┌────────

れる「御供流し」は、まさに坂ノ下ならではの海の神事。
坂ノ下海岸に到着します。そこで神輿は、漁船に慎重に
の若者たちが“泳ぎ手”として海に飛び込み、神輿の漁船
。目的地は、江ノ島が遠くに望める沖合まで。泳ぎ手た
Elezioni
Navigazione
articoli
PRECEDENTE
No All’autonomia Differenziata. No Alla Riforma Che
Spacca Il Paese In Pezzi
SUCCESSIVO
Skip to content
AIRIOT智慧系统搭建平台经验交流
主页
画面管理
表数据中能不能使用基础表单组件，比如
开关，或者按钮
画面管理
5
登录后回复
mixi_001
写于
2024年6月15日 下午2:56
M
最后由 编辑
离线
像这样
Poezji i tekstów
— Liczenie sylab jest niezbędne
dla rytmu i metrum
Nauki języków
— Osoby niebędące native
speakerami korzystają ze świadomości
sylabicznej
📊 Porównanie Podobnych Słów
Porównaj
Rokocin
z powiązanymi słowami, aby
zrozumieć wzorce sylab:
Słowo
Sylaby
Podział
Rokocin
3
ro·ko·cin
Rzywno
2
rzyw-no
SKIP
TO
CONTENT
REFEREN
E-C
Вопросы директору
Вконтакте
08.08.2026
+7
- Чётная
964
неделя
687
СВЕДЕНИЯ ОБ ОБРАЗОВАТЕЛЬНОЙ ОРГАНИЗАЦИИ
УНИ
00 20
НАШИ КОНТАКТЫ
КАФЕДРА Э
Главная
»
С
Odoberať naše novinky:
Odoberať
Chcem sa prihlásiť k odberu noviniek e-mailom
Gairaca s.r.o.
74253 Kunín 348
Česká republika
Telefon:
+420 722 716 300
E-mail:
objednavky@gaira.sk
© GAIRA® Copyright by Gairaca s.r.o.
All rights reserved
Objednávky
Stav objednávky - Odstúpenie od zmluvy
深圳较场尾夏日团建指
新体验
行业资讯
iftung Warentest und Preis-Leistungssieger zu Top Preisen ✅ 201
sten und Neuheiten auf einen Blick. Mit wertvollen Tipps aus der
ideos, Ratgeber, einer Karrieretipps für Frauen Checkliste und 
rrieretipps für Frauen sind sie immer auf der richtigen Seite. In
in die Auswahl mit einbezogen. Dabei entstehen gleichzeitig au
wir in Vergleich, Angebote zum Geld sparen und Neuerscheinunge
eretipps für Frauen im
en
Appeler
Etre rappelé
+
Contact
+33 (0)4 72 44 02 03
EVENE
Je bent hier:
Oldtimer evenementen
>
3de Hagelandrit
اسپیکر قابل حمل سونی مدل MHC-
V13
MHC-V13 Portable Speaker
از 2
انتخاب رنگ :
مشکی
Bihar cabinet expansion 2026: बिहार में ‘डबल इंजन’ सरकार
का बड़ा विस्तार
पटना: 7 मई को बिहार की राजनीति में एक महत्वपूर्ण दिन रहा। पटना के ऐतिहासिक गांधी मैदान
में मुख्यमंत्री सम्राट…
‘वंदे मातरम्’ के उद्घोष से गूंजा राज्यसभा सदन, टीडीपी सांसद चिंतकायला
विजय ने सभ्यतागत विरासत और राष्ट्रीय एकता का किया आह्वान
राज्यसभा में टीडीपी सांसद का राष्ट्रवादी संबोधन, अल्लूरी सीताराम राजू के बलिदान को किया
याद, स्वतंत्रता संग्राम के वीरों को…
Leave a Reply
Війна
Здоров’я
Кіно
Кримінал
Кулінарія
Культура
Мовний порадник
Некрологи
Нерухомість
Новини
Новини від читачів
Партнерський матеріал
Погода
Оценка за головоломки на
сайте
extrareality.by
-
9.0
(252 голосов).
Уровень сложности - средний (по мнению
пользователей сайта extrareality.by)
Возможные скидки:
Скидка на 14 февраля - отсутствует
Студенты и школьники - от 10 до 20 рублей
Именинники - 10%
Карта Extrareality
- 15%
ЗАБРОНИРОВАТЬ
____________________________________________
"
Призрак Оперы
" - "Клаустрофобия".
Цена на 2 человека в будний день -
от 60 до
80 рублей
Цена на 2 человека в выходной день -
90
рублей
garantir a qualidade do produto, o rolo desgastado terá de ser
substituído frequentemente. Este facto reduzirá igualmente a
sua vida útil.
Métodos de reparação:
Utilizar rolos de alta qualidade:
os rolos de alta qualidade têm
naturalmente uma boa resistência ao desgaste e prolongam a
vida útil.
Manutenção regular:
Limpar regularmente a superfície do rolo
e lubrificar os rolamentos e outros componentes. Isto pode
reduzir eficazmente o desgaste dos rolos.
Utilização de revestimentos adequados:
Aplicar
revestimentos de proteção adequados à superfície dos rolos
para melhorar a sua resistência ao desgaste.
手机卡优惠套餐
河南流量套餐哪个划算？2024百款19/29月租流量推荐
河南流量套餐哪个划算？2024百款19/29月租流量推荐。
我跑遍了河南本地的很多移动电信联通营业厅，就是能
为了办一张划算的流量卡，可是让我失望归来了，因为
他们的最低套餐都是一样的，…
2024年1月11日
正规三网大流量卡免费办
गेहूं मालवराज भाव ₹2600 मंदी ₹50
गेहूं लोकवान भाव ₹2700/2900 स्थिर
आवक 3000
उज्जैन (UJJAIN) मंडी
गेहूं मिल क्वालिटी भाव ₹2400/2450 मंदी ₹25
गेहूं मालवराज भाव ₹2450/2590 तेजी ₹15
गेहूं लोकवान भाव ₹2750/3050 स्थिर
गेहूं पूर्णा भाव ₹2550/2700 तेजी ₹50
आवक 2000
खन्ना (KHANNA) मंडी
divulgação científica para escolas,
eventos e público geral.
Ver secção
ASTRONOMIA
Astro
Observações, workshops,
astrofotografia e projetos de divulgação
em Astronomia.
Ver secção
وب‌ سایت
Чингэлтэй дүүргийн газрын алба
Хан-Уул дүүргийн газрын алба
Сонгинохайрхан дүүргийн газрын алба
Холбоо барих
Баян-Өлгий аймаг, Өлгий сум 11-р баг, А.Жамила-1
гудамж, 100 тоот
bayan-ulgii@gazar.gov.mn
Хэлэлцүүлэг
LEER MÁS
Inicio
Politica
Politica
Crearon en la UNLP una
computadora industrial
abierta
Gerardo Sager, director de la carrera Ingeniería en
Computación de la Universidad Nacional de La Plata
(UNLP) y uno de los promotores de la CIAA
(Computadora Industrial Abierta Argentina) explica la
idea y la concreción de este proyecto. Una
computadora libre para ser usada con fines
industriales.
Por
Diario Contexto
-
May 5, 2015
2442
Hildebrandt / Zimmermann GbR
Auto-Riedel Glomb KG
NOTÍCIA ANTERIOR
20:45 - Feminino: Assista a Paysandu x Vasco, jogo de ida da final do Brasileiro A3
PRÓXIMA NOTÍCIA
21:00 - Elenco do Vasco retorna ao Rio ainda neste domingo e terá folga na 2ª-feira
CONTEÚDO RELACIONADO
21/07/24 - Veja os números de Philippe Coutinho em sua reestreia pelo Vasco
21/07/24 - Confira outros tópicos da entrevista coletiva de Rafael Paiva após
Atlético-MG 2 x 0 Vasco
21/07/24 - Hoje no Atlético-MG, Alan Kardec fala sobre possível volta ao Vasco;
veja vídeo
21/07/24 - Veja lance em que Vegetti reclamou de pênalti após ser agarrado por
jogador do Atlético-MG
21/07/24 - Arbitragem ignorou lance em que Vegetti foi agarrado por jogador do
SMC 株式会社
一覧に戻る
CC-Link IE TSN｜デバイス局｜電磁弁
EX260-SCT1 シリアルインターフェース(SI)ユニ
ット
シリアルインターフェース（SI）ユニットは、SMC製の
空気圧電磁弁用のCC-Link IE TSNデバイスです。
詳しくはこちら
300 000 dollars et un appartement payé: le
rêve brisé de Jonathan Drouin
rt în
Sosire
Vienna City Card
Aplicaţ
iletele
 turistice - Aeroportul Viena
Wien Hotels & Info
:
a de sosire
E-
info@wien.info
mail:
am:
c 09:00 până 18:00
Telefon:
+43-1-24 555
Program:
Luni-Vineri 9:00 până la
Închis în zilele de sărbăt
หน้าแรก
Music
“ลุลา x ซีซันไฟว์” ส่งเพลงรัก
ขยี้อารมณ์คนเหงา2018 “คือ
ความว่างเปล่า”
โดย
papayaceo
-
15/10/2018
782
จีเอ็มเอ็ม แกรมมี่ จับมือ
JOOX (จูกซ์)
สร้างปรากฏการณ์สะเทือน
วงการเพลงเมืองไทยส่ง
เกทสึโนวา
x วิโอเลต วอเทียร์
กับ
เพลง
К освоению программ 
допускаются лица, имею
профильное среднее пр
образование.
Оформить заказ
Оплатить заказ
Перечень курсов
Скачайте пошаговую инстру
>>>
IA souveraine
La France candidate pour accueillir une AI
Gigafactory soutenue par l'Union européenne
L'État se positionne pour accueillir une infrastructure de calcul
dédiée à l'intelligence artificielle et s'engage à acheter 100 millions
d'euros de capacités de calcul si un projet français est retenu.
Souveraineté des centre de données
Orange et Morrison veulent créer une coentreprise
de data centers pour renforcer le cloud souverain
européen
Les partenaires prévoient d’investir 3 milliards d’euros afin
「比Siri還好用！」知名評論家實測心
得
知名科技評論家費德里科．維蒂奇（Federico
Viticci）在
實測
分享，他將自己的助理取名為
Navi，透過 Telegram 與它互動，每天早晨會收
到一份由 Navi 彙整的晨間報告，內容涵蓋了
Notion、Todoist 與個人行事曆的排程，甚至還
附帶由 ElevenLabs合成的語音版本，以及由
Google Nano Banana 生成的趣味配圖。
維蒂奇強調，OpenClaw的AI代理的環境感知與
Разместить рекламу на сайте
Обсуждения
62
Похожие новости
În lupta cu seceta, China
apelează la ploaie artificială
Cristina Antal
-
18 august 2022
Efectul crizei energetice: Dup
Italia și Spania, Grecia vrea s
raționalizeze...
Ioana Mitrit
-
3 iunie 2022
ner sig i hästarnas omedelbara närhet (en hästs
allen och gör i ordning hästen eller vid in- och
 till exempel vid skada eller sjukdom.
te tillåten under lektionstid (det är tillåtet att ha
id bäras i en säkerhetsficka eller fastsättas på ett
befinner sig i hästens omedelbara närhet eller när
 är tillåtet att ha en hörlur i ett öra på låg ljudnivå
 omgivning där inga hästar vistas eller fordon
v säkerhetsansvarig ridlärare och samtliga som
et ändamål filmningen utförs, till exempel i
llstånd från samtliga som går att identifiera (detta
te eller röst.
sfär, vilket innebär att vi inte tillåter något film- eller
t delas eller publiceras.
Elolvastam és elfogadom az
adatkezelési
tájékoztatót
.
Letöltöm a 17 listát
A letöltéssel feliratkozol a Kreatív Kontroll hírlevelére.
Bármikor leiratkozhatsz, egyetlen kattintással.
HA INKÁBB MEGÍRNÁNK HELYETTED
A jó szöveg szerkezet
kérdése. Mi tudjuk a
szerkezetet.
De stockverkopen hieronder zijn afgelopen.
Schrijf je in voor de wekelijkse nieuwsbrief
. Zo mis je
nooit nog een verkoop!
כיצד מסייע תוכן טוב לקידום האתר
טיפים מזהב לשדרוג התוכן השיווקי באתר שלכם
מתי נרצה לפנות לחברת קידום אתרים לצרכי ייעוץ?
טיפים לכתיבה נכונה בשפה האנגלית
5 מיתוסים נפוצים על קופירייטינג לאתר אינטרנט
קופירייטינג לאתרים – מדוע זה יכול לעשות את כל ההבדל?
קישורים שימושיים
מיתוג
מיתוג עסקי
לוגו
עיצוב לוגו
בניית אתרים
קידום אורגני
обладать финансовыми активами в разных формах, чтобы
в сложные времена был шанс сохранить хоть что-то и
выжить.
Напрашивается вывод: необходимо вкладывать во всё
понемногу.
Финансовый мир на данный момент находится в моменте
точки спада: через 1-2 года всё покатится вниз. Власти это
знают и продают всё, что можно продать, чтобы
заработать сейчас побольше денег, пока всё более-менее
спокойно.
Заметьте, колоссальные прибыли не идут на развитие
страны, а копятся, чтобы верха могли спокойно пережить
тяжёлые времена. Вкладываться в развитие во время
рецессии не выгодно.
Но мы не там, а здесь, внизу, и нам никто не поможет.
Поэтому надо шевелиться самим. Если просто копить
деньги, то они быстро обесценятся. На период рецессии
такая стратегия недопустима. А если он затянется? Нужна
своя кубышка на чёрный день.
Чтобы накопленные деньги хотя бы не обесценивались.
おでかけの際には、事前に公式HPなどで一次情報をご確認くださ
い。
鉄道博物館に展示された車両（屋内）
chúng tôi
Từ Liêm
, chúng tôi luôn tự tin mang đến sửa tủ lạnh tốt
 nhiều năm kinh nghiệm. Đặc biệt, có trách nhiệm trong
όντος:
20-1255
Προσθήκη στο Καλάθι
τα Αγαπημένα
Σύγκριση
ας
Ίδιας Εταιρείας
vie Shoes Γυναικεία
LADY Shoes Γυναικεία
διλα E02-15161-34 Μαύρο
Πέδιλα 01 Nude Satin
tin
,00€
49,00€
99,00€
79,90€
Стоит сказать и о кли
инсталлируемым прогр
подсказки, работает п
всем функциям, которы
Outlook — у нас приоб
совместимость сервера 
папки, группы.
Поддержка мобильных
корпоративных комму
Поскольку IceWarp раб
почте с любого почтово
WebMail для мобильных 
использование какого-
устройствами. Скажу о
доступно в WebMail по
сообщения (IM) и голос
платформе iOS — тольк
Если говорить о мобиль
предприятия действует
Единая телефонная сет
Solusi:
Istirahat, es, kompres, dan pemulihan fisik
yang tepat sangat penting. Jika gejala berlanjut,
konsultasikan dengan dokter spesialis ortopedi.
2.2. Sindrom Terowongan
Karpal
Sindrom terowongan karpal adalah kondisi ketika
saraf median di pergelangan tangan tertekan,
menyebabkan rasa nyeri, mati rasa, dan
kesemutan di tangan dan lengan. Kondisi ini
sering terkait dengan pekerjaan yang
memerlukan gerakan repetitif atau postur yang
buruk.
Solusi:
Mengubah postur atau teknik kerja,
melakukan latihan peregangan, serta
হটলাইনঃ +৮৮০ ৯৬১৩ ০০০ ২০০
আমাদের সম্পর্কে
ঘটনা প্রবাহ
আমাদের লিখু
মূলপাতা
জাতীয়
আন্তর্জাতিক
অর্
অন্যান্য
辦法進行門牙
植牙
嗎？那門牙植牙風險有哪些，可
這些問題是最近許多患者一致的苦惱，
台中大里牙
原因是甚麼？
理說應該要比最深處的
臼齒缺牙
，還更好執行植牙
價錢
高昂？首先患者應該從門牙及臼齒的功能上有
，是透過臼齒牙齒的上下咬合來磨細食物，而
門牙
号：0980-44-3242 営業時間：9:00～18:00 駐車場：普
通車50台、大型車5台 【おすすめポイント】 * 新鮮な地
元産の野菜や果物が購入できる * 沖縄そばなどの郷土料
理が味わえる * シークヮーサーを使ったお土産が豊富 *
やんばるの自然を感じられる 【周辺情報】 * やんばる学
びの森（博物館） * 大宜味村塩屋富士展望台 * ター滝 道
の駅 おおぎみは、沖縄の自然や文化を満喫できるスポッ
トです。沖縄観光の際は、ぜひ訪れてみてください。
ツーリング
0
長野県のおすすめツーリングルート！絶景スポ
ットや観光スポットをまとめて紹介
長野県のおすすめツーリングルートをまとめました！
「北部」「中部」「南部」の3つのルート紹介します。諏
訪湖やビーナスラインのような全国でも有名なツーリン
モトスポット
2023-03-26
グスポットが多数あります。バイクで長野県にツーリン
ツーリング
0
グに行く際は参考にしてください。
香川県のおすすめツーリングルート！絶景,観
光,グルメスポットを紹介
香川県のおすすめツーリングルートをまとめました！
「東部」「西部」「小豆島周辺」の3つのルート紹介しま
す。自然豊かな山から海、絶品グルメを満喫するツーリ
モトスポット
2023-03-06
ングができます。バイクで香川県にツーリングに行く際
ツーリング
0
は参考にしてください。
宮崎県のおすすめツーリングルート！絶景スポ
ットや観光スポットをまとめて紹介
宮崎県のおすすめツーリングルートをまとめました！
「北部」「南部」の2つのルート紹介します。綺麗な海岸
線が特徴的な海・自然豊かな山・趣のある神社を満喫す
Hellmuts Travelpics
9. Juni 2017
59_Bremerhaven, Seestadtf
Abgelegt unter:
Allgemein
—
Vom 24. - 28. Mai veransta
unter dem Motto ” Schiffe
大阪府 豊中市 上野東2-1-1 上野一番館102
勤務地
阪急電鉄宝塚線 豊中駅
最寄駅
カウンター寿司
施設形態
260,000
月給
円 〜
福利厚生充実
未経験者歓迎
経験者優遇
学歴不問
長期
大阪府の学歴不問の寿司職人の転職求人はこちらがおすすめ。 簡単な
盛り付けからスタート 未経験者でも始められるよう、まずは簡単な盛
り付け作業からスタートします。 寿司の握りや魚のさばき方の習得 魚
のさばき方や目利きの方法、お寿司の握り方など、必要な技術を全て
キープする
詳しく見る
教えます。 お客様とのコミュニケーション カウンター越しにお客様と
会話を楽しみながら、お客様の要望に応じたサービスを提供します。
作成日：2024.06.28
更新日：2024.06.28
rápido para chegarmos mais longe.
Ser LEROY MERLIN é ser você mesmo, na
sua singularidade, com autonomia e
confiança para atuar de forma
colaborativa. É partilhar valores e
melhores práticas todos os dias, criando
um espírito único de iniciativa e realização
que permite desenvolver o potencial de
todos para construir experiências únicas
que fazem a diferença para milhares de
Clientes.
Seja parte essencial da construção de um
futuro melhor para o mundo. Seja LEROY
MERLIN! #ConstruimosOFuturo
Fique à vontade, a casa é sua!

└────────

### WHAT IS NEEDED
Copy every line that includes the string "revestimentos" from the material above.

### SOLUTION FOR THIS TASK
Utilização de revestimentos adequados:
revestimentos de proteção adequados à superfície dos rolos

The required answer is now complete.